Xenograft animal model and cancer cell imaging

Male Balb/c nude mice were obtained from the National Laboratory Animal Center of Taiwan (Taipei City, Taiwan) and maintained under the supervision of the Institutional Animal Care and Use Committee (IACUC) of Chung Shan Medical University. All the protocols for animal experiments have been approved by the IACUC (No. 1947), and all the experiments were performed in accordance with the approved guidelines. After a 1-week acclimation period, the mice were randomly divided into the following three groups (n = 6 per group): Normal (no cancer cell implantation), Sham (implantation of cancer cells treated with 0.1% DMSO/PBS for 24 h), and Delphinidin (implantation of cancer cells treated with 100 μM delphinidin for 24 h).

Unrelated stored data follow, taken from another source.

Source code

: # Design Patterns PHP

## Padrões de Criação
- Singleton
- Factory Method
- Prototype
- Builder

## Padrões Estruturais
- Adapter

Cancer cell implantation was performed by intraperitoneal injection of luciferase-transfected DLD-1 cells (2 × 10⁶ cells in 50 μL of PBS), and the animals were maintained for two weeks. After the maintenance period, the mice were anesthetized and intraperitoneally injected with luciferin (at 150 mg/kg in 100 μL). Images were captured at 20 min after injection using an IVIS-200 Imaging System (Xenogen, Alameda, CA, USA) and processed using Living Image software (Xenogen) by region-of-interest analysis of the total photons per second for each tumor, with background subtraction. After the image analysis was completed, the mice were sacrificed to examine the organs.